Partidario de la vida activa, sin dejar la contemplación, Simón tuvo el acierto de abrir casas en puntos neurálgicos culturales: Cambridge, Oxford, París, Bolonia…, favoreciendo la formación universitaria de los miembros más jóvenes y el aumento de vocaciones que llevaba anexa.
Pero también propagó la fundación por Chipre, Mesina, Marsella, York, Nápoles, entre otras ciudades. Ahora bien, esta acción que podemos valorar positivamente en estos momentos, no fue bien acogida por una parte de los carmelitas. Tenía gran peso el hecho de que las constituciones que se redactaron en esa época hubiesen sido aprobadas por Inocencio IV en 1247.

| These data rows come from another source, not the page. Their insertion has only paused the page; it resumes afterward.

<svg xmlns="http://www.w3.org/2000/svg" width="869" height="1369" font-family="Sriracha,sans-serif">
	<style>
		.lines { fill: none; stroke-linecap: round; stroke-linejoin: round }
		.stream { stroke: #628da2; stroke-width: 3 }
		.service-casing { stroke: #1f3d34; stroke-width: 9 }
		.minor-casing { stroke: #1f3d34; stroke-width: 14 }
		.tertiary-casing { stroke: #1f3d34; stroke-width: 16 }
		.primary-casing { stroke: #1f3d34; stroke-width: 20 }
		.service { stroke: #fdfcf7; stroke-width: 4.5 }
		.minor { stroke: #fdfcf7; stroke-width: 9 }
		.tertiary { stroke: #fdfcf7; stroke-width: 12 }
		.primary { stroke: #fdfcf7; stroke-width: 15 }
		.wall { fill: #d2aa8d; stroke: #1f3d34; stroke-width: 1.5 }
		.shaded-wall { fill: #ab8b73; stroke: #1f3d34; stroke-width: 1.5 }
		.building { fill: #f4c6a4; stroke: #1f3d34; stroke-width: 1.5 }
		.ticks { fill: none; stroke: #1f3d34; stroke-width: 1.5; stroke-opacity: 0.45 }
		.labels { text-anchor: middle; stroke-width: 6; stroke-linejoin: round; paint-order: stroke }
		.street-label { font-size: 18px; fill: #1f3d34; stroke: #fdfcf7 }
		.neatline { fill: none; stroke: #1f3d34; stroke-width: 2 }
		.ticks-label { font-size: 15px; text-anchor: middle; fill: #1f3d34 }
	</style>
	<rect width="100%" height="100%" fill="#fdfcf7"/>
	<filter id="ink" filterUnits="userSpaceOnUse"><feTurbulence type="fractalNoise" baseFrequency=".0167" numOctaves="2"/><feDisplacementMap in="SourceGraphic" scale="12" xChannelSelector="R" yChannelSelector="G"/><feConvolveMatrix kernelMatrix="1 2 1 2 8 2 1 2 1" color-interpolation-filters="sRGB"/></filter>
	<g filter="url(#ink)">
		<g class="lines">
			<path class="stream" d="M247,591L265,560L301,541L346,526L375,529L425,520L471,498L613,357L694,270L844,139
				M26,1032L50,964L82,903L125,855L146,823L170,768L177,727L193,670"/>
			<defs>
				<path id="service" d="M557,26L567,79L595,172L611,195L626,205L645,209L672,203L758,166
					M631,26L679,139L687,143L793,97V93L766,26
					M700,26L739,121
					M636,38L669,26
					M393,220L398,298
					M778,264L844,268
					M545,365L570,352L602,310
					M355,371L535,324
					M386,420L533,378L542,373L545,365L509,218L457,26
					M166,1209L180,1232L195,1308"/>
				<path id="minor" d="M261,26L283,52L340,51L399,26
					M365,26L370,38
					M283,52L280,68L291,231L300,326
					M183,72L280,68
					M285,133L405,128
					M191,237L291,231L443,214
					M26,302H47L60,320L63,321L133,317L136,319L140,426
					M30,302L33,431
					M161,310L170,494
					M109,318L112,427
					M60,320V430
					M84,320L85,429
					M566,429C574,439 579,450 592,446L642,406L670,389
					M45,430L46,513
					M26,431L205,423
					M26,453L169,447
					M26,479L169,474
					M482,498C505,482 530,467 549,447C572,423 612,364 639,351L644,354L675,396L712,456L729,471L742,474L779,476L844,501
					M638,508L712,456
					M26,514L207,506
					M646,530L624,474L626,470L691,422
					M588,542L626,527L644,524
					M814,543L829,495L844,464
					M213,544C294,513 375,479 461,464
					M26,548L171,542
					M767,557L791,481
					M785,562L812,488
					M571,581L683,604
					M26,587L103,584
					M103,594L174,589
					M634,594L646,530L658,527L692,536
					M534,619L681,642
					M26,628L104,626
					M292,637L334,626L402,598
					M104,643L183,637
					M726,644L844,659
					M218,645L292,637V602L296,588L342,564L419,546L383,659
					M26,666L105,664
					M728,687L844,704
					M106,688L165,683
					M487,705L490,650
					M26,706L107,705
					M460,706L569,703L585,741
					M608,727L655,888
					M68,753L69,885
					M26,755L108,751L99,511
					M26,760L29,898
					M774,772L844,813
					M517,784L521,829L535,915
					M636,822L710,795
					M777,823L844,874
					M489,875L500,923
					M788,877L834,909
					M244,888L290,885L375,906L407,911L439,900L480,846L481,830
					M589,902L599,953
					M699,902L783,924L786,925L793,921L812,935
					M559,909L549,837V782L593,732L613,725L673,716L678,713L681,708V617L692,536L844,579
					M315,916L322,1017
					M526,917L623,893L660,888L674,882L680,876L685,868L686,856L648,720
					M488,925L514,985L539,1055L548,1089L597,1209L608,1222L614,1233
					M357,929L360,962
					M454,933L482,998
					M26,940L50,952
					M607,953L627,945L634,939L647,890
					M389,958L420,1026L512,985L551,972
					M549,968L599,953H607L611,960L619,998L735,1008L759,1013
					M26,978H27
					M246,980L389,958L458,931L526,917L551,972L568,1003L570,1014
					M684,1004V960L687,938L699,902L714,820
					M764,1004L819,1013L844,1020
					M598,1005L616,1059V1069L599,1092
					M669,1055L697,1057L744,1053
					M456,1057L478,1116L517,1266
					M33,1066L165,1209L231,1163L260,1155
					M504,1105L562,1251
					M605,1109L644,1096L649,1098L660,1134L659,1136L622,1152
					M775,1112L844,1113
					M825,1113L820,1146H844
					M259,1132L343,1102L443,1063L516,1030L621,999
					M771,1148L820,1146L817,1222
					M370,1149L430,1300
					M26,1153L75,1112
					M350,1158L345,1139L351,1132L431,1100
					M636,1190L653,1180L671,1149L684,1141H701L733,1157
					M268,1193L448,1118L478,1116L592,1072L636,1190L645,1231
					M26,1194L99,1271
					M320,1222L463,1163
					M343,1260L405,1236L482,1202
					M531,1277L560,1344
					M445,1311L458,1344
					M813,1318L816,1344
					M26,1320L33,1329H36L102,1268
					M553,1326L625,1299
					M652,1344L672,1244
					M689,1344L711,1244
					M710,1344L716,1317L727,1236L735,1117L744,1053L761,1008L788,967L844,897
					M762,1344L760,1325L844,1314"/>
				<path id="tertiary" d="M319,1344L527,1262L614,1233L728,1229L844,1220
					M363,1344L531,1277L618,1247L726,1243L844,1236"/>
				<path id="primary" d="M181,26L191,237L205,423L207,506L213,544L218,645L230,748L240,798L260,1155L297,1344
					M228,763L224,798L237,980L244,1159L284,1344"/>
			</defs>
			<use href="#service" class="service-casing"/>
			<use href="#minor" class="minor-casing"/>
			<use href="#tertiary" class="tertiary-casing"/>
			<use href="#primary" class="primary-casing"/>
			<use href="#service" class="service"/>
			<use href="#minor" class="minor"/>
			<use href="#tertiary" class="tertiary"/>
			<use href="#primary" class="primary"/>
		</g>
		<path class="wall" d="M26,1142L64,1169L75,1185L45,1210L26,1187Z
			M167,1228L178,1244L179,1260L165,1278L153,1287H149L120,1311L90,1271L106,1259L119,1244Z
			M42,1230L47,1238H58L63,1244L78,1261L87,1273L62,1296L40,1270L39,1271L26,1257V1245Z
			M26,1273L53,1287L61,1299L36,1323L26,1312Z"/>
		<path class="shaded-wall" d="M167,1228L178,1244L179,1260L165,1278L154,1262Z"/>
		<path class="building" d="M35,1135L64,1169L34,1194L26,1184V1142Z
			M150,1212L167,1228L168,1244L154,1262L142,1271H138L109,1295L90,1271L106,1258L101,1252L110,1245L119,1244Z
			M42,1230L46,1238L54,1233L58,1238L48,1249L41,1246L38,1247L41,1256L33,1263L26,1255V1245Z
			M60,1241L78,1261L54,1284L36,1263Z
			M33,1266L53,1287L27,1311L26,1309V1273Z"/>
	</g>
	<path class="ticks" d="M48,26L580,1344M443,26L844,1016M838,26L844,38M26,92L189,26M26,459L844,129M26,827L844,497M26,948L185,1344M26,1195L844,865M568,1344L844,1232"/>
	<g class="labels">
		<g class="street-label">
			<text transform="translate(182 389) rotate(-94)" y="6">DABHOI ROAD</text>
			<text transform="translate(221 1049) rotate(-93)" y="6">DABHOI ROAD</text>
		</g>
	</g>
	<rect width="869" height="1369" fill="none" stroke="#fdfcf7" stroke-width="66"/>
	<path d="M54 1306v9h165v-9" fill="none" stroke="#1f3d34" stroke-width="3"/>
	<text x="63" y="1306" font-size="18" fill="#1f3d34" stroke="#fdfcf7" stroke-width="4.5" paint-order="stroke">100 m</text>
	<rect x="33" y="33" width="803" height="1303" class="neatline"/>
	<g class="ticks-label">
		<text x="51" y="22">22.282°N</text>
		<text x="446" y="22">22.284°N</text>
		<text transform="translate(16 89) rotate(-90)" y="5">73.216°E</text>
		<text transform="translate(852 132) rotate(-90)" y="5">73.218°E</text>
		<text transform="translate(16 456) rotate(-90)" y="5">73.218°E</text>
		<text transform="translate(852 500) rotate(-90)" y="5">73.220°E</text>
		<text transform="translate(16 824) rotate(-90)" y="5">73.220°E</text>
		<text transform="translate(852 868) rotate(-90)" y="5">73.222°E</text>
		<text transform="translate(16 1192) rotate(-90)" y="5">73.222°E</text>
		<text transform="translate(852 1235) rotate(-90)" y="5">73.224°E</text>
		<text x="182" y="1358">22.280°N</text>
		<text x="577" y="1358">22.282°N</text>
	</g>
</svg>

Pero tres años más tarde sus integrantes, que gozaban de las bendiciones de este pontífice que les había defendido, suscitaron recelos y enconada envidia en estamentos eclesiales de distintos países. Entre el descontento interno y la resistencia a la expansión de la Orden por parte de aquéllos, se creó una difícil situación que acarreó a Simón muchos sufrimientos. Y como su devoción por la Virgen María estaba por encima de todo, a Ella acudía diariamente buscando su amparo.
El 16 de julio de 1251 –extremo este de la fecha no constatado, aunque es el más extendido– hallándose en oración en Cambridge, se le apareció María acompañada de una multitud de ángeles. Portaba en sus manos el escapulario que le entregó, diciéndole: “Este será privilegio para ti y todos los carmelitas; quien muriere con él no padecerá el fuego eterno; es decir, el que con él muriese se salvará”.
Así está consignado en el catálogo de los santos de la Orden. En el siglo XIII Guillermo de Sandwich O.C. se hizo eco en su “Crónica” de esta aparición, momento también en el que la Virgen le prometió la ayuda del Papa.
Hacia 1430 Johannes Grossi en su “Viridarium” dio cuenta del hecho, posteriormente documentado en 1642 con un escrito dictado por el propio Simón a su confesor, secretario y amigo Peter Swanyngton. Además, ahí está la innegable fuerza de la tradición que lo ha mantenido vivo, acrecentando la devoción al santo escapulario, que ha sido secundada por diversos pontífices a través de varias indulgencias.
Esta piedad recogida en la liturgia carmelita consta de dos hermosas composiciones dedicadas a María, cuya autoría se atribuye a Simón: “Flos Carmeli” y “Ave Stella Matutina”, símbolo de su amor a la Madre de Dios. El santo, conocido como “el amado de María”, murió hacia 1265 en Bordeaux, Francia –algunos establecen la fecha como el 16 de mayo de ese año– mientras se hallaba de visita en la provincia de Vasconia. En 1951 sus restos se trasladaron al convento de Aylesford de Kent.
En el siglo XVI la Orden insertó su culto en su calendario litúrgico, incluida en la reforma del mismo emprendida tras el Concilio Vaticano II. En 1983 Juan Pablo II lo denominó “El santo del escapulario”.